→ **Work instruction**
In the data that follows, find the line containing "display:flex; align-items:center; background:#84cc16;"; then quote that line and every line after it, exactly, through the last one.
··· Source information ···
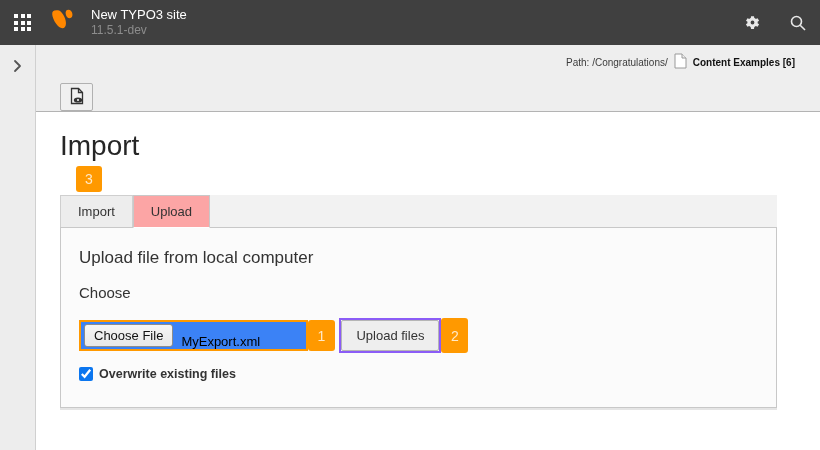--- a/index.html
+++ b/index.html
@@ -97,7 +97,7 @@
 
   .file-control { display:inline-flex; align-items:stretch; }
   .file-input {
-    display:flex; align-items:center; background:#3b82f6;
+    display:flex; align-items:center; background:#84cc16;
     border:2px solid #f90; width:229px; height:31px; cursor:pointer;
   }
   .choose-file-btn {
···
→ **Task result**
+    display:flex; align-items:center; background:#84cc16;
     border:2px solid #f90; width:229px; height:31px; cursor:pointer;
   }
   .choose-file-btn {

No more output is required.